अब ज़्यादा डर नहीं लगता,
अपनी बात रखने में झिझक नहीं होती,
अब खुद पर एक भरोसा सा है,
कि मुश्किलों का सामना कर ही लूंगी,
अब कुछ नया करने से पहले,
सत्रह दफे सोचती नहीं,
अब दूसरों से बात करना आसान हो गया है,
और खुद से भी
शायद यही बदला है इंडिया फैलो ने मुझमें
शायद यही काफ़ी भी है फ़िलहाल
I was one of those characters who always wanted to work in the development sector, in that giving-back kind of way, where you already keep yourself at a superior position, in your head at least. But life was on an auto-pilot. I was also someone who did an MBA and to date, can’t figure out why. Following others around me, I joined a multinational company afterwards and over the years, could only take part in meaningless activities known to be a part of CSR (Corporate Social Responsibility).
On outside, my life looked great. But, to me, it felt unsettling. I hadn’t forgotten about all the things I thought I’d do some day but wasn’t doing them. A few years later, I left chasing the so-called American dream (that too in Gurgaon. Slow clap!) and was doing random things, calling them experiments. Such privilege, I tell you.
One fine day (and I can vouch for its fineness now), I had returned to my one room-apartment in Delhi, from a Volunteer trip to a primary school in Sikkim, and aimlessly started looking for interesting-things-to-do that would pay enough to cover daily expenses. Under ‘Jobs’ section of The Better India, I stumbled upon something called ‘India Fellow’ through which I could work full-time with an NGO, for a year. The procrastinator in me delayed the application and finally submitted it on the last day at 11:56 PM.
A long telephonic interview (I hadn’t taken seriously) and an assessment day (that was surprisingly fun) later, the journey started from Udaipur, last year in July.
But before that, some more serendipitous incidents happened, and it’s important to mention them:
- During the telephonic conversation, I asked, “If I get through this, would you be able to schedule my next round before 21st April“. Because on the 21st, I was flying for a holiday that gave me my first passport stamp, which definitely looked more attractive than an interview which didn’t really promise anything at that time. Thankfully, they called me on 20th April, first day of selections that year. Or else, I would definitely be direction less, depressed and/or broke today.
- Before India Fellow, I got chosen for a 6-month fellowship. My project required me to stay at Manipur and I didn’t go. It may have been fear, mixed with apprehension that overpowered the willingness and thrill of working in a remote area. Looking back, I’m not proud of declining it but if it would have happened, India Fellow wouldn’t have. And today, that sounds more scary than living in Manipur ever did.
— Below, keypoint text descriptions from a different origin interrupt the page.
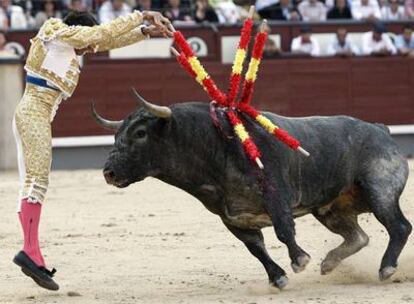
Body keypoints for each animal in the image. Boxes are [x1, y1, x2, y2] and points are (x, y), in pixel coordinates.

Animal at [92, 89, 412, 288]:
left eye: (140, 133)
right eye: (117, 135)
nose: (109, 172)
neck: (214, 148)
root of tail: (380, 128)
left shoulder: (276, 196)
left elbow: (283, 231)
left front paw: (300, 261)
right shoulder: (232, 217)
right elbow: (255, 248)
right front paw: (278, 278)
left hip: (379, 191)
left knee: (399, 226)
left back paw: (386, 268)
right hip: (331, 209)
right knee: (358, 236)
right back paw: (329, 264)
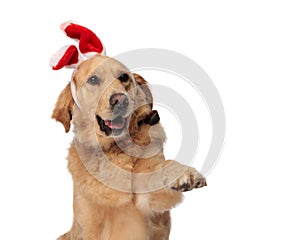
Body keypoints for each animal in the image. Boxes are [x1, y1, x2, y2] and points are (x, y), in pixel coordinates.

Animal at [52, 54, 206, 240]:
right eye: (93, 79)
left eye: (124, 77)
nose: (120, 100)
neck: (114, 149)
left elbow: (162, 170)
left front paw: (185, 173)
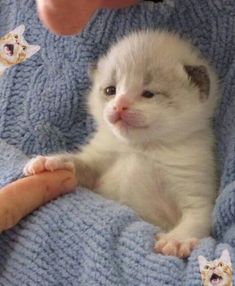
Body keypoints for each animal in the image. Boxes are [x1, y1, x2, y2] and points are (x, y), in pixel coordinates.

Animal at [23, 30, 218, 256]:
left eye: (148, 94)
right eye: (110, 91)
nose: (119, 106)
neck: (142, 148)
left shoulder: (194, 186)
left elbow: (196, 218)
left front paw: (177, 240)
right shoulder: (99, 162)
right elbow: (81, 164)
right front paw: (52, 161)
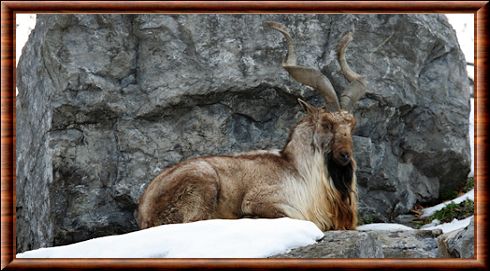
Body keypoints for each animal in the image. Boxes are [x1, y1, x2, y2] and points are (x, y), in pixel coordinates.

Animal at [136, 21, 366, 232]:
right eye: (327, 123)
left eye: (352, 125)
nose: (345, 156)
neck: (299, 171)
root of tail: (145, 210)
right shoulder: (262, 200)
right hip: (203, 179)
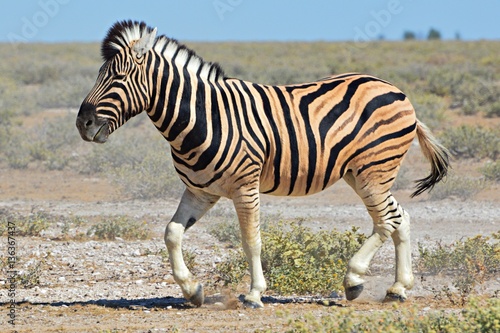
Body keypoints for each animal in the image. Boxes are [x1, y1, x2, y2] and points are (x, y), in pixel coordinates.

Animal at [77, 20, 450, 306]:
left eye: (118, 79)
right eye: (98, 75)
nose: (82, 123)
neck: (202, 117)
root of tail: (396, 90)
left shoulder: (245, 187)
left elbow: (251, 240)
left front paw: (255, 294)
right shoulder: (200, 191)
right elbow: (171, 233)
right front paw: (192, 289)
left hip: (374, 170)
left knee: (386, 221)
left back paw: (354, 279)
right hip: (361, 174)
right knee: (400, 218)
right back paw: (398, 288)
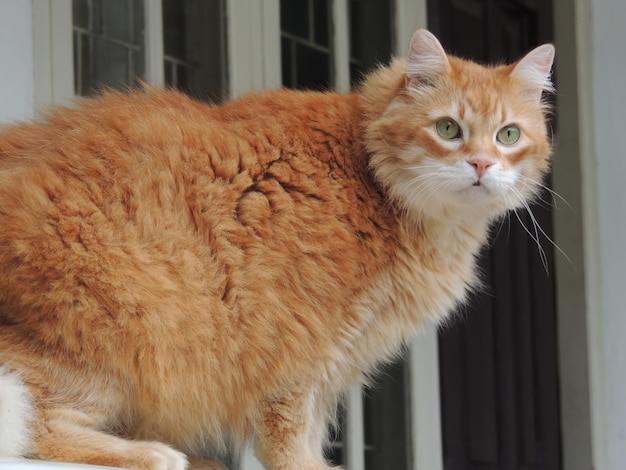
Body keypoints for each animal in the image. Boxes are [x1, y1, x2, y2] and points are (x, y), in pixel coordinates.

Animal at [0, 30, 552, 470]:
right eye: (448, 129)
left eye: (507, 135)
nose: (481, 165)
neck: (374, 182)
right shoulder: (300, 343)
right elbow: (289, 432)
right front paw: (307, 469)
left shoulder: (337, 353)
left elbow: (308, 428)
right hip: (118, 339)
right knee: (35, 426)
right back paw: (156, 454)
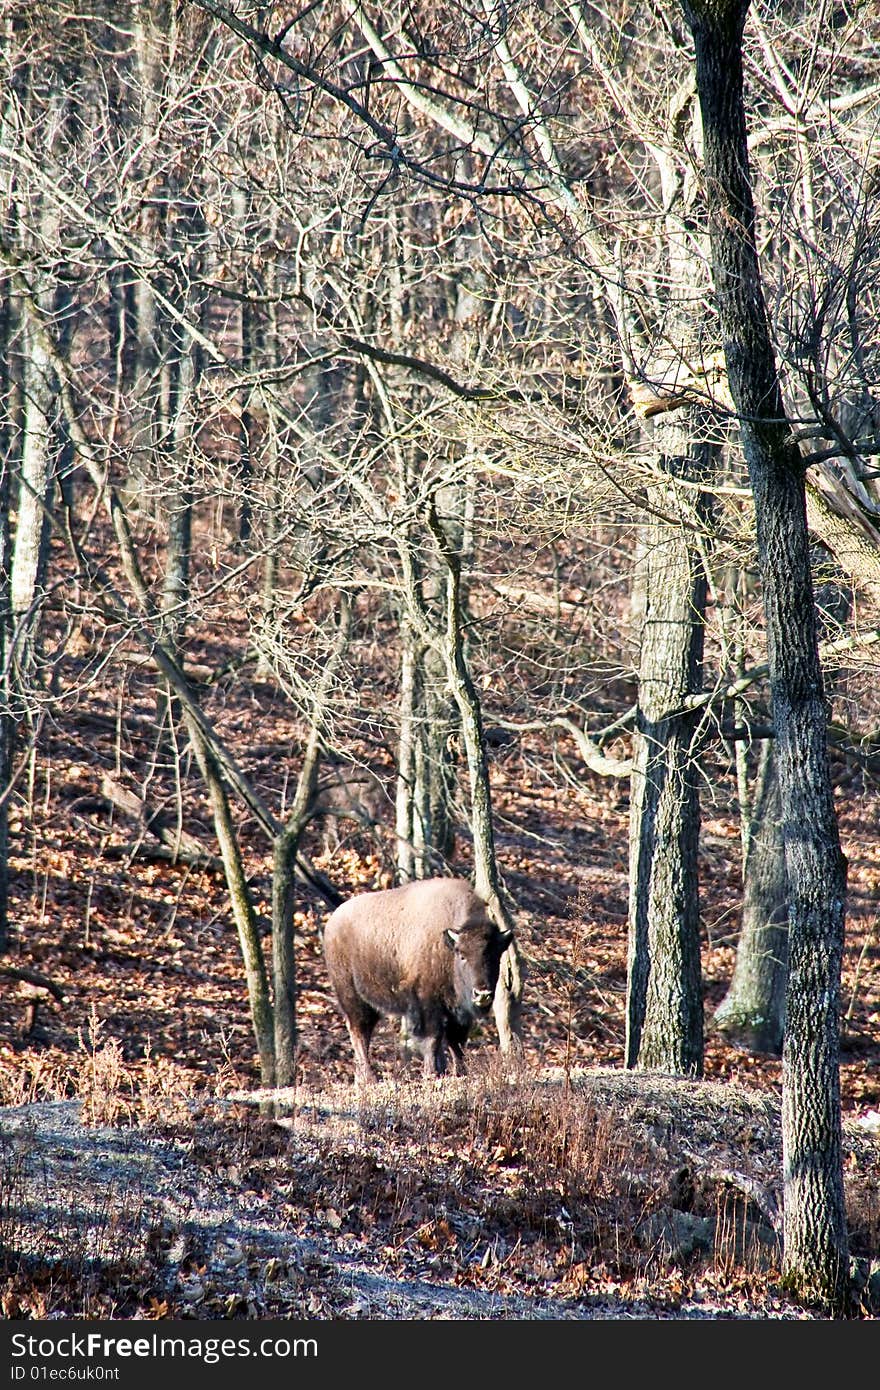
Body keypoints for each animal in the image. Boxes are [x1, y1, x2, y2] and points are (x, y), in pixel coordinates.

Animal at [322, 878, 514, 1084]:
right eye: (462, 955)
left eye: (495, 955)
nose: (482, 993)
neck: (446, 945)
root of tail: (333, 921)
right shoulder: (426, 1004)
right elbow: (433, 1038)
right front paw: (431, 1073)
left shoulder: (457, 1011)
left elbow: (456, 1042)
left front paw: (460, 1072)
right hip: (353, 998)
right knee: (359, 1033)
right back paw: (370, 1077)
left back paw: (360, 1078)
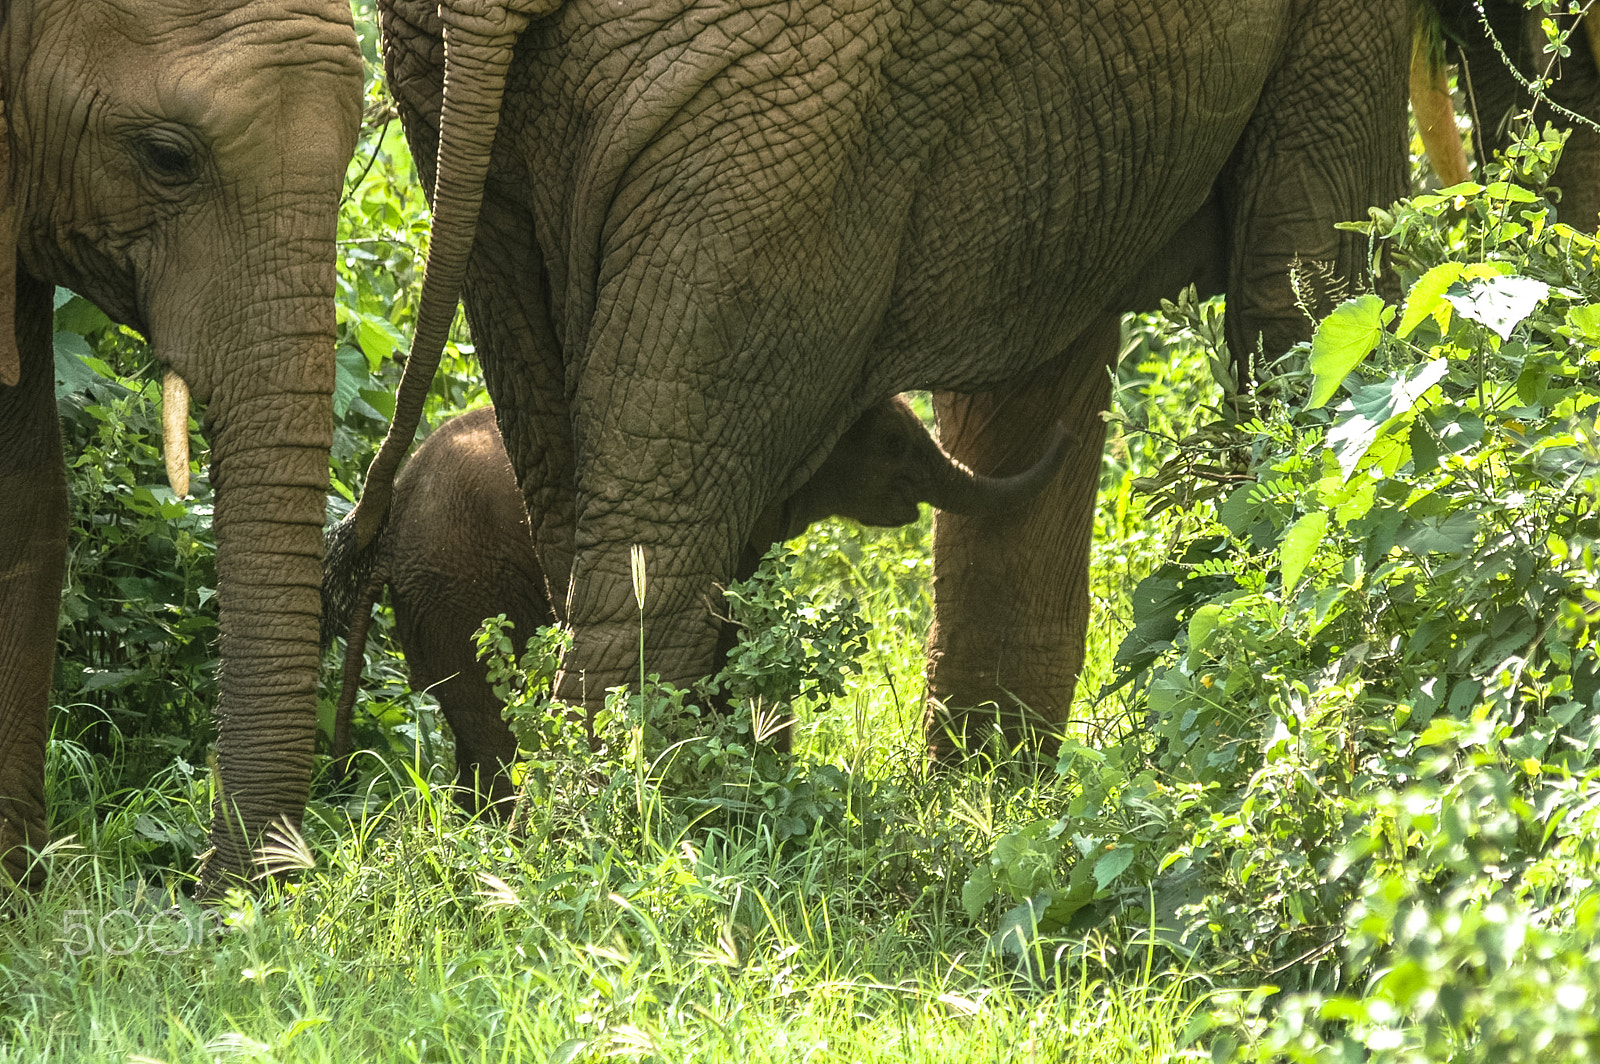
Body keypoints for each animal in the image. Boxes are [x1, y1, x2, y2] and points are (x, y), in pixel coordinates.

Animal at [324, 397, 1070, 810]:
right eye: (891, 444)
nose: (1073, 422)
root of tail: (386, 523)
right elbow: (730, 637)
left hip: (432, 600)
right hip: (461, 587)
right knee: (493, 728)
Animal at [328, 0, 1415, 760]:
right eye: (886, 451)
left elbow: (1037, 353)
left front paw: (989, 794)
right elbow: (1309, 284)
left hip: (477, 120)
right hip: (772, 124)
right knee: (660, 536)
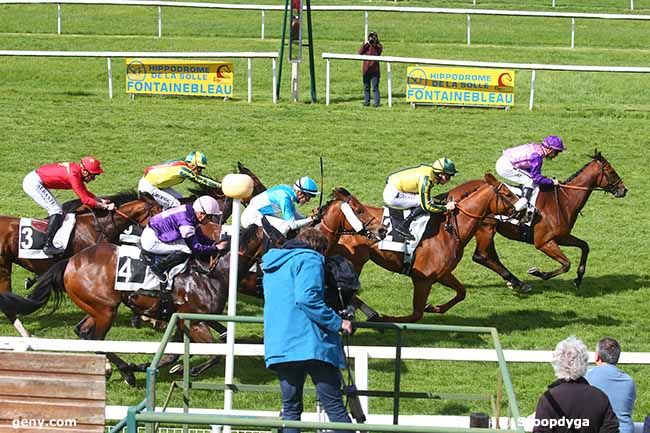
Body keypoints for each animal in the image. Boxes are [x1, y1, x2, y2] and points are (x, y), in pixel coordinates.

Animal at [0, 224, 268, 384]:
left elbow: (175, 353)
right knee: (96, 338)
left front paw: (162, 366)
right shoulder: (197, 322)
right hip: (105, 309)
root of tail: (70, 262)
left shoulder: (182, 319)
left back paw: (121, 368)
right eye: (274, 237)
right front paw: (185, 370)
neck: (212, 272)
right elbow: (215, 354)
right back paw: (126, 371)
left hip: (96, 306)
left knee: (83, 332)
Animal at [330, 173, 516, 320]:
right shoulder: (422, 279)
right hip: (355, 262)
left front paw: (434, 307)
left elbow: (461, 292)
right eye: (508, 193)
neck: (450, 230)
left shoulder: (442, 274)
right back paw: (369, 313)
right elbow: (416, 314)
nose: (522, 210)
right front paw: (385, 319)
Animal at [464, 150, 624, 292]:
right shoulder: (544, 242)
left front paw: (578, 279)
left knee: (489, 257)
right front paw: (538, 272)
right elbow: (566, 264)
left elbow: (585, 246)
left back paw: (513, 282)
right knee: (480, 256)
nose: (624, 189)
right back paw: (517, 282)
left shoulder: (562, 237)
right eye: (611, 171)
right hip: (486, 229)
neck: (563, 201)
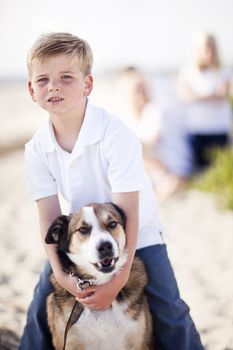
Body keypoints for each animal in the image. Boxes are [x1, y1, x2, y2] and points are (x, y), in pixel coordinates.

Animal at [45, 202, 155, 350]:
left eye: (112, 224)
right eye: (83, 229)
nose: (105, 246)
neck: (99, 281)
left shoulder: (138, 341)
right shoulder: (69, 343)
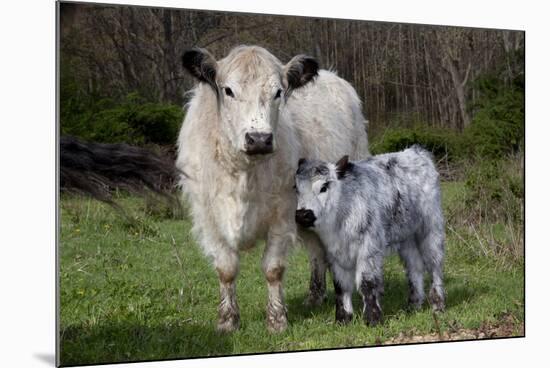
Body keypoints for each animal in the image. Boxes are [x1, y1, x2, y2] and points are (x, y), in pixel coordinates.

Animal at [178, 44, 370, 332]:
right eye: (228, 90)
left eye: (278, 92)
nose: (259, 139)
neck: (244, 175)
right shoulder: (209, 218)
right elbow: (226, 269)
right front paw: (227, 321)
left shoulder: (283, 214)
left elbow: (273, 268)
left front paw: (277, 320)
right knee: (317, 251)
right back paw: (315, 296)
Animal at [296, 145, 446, 326]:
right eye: (296, 189)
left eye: (324, 187)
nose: (303, 214)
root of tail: (416, 151)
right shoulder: (334, 253)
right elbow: (341, 286)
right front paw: (342, 319)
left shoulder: (369, 248)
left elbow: (367, 282)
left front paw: (373, 319)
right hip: (406, 236)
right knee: (414, 267)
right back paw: (414, 305)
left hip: (431, 228)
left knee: (434, 265)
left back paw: (438, 305)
- Along with India Fellow, I had also applied at a social healthcare organization working at grassroots. I would continue to live in Delhi, travel the country, plus get paid equivalent to my last corporate salary. It was an easy choice, but I got eliminated in their 2nd round. By then, I was selected for India Fellow and had to send my confirmation for joining the program. It was both regret and rejection, that led me to the induction training at Udaipur, quite reluctantly though.
Throughout the journey from Delhi to the first day as a fellow, I was unsure if I want it or not. To tell the truth, I read the welcome letter halfheartedly, searched about Udaipur more than the fellowship and didn’t even pack appropriately, thinking I may back out at last minute.
But once I managed to show up, the kind of faith the program team had in us and the way we were accepted as equals from day one, was assuring. Soon came the time to leave for the organization. On third day in the field area, when I had to spend a night on a smelly stained carpet in a dingy room with two co-fellows, one local woman and four creepy men, I thought I wouldn’t survive. An entire month was spent speculating what will I lose if I quit. The worse days were yet to happen and I lived through them, after all.
18 months from that gloomy evening in Delhi, I can only say that it has been one of the few good things I have done with my life. Applications for 2018 are now open. You don’t have to be that last minute applicant like me.